The home at 47 Ocean Park in Oak Bluffs is a house of many stories. Owned for the past 56 years by Joseph Sequeira Vera, it was originally built in 1868 by Erastus Payson Carpenter, the leader of the Oak Bluffs Land and Wharf Company’s six founders. The cost was $12,000, at a time when homes designed for middle class vacationers from the Northeast were selling for $700. (For the sake of comparison, three years later in 1871, the Union Chapel was built for $16,000.)
Whaling was ending and the scions of Martha’s Vineyard were investing in the new resort community. Joseph Vera’s great-grandfather, Nicholas R. Vieira, born in 1856 on Flores in the Azores, was a whaling captain on the Canton II and the Bertha from 1901 to 1911. One son, Joseph A. Vieira, captained the Claudia in 1918 and the Valkyria in 1919. The other son, Frank, was an attorney who later became a judge in New Bedford, where Joseph S. Vera was born. Frank and his brother Joe won a whale boat race in New Bedford in 1859 on their boat the Flying Cloud.
Frank brought his family to Oak Bluffs in 1929 — the year after Joe was born — and bought a house on Pennacook avenue. There is a picture of baby Joe in front of the old bathhouses at the Inkwell. Joe Vera also became a lawyer with multiple degrees from multiple educational institutions. In one remarkable story, he represented a man accused of arson who was acquitted 50 years after the only other defendant of a similar crime was represented by his father. The judge in the trial had been the prosecuting attorney in the case that led to his father Frank’s client’s acquittal.
In a 2015 Oak Bluffs column, I wrote about the house at 47 Ocean Park. Joe Vera sent me a letter letting me know that he had bought the house in 1962, and we met and became friends.

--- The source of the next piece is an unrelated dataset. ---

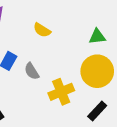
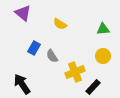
yellow circle: (97, 71) -> (103, 56), size x0.6
black rectangle: (97, 111) -> (93, 87), moved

The house was designed by an architect from Boston named John Stevens who had adapted it from a French design. Joe restored it in 2004. He was a remarkably interesting man and I was fortunate enough to spend time with him. Chomping on fruits and berries that he grew in his yard, I learned that Joe, like his Dad and uncle, had been an accomplished sailor with many racing trophies to show for it in his cottage behind the main house. He fenced while in college, remained an athlete and regularly ran in 3K and 5K runs sponsored by the Martha’s Vineyard NAACP and the Martha’s Vineyard Hospital. In the hospital’s Louis Sullivan Race he placed first among the 80-99 year old men at age 87.
He was a lifetime member of the NAACP. From 1954 to 1970, he practiced law in New Bedford. Harking back to the years after the Civil War when Oak Bluffs was being founded and the days of the town’s many abolitionists, I found that Joe used his legal expertise to spend the rest of his career defending the rights of minorities and women, particularly in housing.
I had to Google Mr. Vera before prying that from him; he was modest about his accomplishments. He served as a legislative assistant in Congress, a director of fair housing for the Department of Housing and Urban Development and a commissioner for the Cambridge Human Rights Commission. He was a natural historian who loved Oak Bluffs and we enjoyed stumping each other on historical facts — although fairly often it was me being the one stumped. I ran into Joe in the post office one day and was delighted to find he did not know the small park in front of the house had a name (Landers Park).
Born 40 years and nine days before me on July 14, 1928, Joseph Sequeira Vera died on May 22. He has left his family and friends — including me — with many warm memories.
The house that remains on Ocean Park is a storied home with a giant’s heart.